Ennoblement and the control of grants of arms in sixteenth-century Lorraine


  • Jean-Christophe Blanchard



From the end of the fourteenth century, following the example of the king of France, the dukes of Bar and Lorraine ennobled their most zealous servants. Later, under the dukes of Lorraine of the house of Anjou, the number of ennoblements increased. Yet it was under the reigns of René II (1473-1508), Antoine (1508-1544), and above all Charles III (1545-1608) that the number of ennoblements significantly rose. From the very start, this new noble elite distinguished itself from the original nobility by means of differently composed coats of arms. Nevertheless, the taxonomic role played by the latter was not enough. From the 1540s onwards, the sovereigns of Lorraine had the arms of ennobled subjects distinctly listed.
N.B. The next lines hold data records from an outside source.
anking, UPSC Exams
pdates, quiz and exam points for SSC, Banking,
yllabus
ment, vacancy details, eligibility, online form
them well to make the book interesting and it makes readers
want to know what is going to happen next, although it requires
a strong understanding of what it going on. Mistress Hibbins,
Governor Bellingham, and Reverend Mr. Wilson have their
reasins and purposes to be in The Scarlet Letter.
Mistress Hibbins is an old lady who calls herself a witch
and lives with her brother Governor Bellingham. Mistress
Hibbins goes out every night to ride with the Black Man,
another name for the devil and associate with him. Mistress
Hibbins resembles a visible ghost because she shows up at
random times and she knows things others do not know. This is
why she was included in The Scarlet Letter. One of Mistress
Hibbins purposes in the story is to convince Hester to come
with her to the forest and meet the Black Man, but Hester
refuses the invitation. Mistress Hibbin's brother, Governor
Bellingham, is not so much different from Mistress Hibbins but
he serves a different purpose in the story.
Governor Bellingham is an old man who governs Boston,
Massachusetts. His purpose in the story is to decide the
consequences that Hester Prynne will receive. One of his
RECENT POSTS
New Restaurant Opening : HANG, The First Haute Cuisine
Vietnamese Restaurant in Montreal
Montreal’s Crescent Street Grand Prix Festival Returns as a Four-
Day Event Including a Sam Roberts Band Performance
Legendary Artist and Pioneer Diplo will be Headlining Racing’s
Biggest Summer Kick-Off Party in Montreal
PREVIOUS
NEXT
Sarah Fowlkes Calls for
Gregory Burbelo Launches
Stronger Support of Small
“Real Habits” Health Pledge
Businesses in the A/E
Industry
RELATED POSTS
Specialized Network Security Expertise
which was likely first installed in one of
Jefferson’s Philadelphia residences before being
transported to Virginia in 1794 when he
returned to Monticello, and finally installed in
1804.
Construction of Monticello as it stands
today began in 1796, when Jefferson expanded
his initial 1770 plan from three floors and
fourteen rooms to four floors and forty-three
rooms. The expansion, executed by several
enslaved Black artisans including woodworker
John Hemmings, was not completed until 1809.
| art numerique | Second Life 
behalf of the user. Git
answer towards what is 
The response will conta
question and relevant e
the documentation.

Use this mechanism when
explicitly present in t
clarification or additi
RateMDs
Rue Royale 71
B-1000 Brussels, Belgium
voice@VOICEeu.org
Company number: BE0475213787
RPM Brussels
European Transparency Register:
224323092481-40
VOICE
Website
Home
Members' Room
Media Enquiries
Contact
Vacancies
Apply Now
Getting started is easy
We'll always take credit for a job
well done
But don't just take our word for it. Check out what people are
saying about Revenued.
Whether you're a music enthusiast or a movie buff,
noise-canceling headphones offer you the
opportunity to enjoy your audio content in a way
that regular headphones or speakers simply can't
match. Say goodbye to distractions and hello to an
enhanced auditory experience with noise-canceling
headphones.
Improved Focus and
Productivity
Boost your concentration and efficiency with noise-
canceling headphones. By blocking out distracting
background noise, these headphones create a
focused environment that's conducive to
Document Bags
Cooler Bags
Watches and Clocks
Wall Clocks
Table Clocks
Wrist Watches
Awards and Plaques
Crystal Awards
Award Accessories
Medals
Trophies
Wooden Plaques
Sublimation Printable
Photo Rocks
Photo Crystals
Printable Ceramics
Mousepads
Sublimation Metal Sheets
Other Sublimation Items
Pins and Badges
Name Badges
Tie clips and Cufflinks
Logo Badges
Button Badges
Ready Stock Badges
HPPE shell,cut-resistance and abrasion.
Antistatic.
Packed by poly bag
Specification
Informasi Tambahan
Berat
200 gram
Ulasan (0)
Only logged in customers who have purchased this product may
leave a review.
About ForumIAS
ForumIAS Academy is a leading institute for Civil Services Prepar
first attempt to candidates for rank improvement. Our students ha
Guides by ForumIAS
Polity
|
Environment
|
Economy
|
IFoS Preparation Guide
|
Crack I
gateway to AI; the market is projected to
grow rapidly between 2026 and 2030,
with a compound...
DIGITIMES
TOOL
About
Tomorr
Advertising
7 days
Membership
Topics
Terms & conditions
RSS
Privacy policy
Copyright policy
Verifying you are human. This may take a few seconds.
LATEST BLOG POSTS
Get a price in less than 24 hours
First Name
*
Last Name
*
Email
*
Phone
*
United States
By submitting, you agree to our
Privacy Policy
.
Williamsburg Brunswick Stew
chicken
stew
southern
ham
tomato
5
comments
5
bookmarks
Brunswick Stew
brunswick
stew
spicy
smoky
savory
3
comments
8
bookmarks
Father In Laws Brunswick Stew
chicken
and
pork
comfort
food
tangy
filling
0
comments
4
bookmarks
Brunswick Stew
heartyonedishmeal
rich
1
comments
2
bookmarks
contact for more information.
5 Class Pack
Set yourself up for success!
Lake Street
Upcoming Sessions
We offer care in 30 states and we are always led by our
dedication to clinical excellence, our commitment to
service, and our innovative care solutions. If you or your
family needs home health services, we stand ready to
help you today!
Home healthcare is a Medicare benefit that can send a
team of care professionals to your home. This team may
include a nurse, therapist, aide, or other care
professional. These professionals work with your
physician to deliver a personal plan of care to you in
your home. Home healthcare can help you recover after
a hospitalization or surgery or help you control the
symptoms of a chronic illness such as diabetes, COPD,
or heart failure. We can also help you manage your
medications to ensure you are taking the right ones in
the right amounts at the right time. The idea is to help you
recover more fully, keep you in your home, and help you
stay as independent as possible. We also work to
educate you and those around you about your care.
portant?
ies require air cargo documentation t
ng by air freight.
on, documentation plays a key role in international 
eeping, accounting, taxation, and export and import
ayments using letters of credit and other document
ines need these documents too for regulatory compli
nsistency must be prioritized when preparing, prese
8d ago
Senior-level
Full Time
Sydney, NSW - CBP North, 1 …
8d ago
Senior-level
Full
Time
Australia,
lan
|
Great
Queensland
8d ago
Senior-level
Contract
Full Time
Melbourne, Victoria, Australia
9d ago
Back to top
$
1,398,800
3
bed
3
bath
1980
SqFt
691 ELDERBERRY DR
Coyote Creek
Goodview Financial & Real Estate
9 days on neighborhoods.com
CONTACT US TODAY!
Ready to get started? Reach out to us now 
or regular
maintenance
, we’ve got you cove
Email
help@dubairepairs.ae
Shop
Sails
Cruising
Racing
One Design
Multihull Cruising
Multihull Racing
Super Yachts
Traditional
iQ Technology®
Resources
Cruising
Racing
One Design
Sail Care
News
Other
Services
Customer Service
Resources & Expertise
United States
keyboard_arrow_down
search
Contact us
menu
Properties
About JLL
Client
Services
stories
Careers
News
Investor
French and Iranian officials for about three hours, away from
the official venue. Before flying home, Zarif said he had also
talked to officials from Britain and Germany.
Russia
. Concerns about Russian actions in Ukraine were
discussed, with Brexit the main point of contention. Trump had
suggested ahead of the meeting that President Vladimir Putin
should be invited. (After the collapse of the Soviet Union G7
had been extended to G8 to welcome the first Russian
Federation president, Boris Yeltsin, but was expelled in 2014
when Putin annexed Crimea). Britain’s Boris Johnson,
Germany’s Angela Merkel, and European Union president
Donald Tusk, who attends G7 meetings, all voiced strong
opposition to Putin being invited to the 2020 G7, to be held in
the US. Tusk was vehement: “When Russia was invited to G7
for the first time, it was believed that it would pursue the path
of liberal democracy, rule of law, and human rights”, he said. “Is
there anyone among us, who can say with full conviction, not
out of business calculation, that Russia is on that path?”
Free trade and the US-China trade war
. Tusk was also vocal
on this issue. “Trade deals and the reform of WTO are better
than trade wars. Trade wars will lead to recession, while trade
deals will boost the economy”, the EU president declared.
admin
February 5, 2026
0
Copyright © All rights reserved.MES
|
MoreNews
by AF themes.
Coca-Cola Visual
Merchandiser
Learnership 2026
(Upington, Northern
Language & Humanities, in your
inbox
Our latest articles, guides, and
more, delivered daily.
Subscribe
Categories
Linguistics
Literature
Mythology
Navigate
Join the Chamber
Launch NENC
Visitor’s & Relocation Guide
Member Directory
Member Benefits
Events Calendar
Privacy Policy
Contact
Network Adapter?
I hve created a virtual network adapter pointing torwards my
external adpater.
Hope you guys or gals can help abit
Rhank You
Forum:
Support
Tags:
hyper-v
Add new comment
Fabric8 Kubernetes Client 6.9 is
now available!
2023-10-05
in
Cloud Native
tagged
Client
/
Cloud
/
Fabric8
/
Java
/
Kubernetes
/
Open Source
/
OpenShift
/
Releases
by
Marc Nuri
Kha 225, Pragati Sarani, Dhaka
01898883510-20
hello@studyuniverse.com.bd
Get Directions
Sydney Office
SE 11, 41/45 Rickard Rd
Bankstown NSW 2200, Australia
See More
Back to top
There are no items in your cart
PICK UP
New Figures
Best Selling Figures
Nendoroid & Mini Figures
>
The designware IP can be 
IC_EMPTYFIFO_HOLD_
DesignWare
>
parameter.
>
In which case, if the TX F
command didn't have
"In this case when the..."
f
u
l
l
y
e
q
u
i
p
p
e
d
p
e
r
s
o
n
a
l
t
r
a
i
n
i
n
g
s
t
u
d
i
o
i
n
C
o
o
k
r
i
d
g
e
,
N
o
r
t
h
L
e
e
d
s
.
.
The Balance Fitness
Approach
Émond du Boullay, herald from 1543 to 1550, undertook a first compilation. However, renewed protests of the old lineages as well as abuses affecting ducal taxation, led duke Charles III to legislate. The Chambre des Comptes de Lorraine had to register the letters of ennoblement. In the meantime, the herald Didier Richier was commissioned to initiate an inquiry on nobles. In ducal Lorraine, the princely state, concerned with its own interests, scrupulously monitored the promotion of nobility and the attribution of the main emblem that manifested this status: the coat of arms.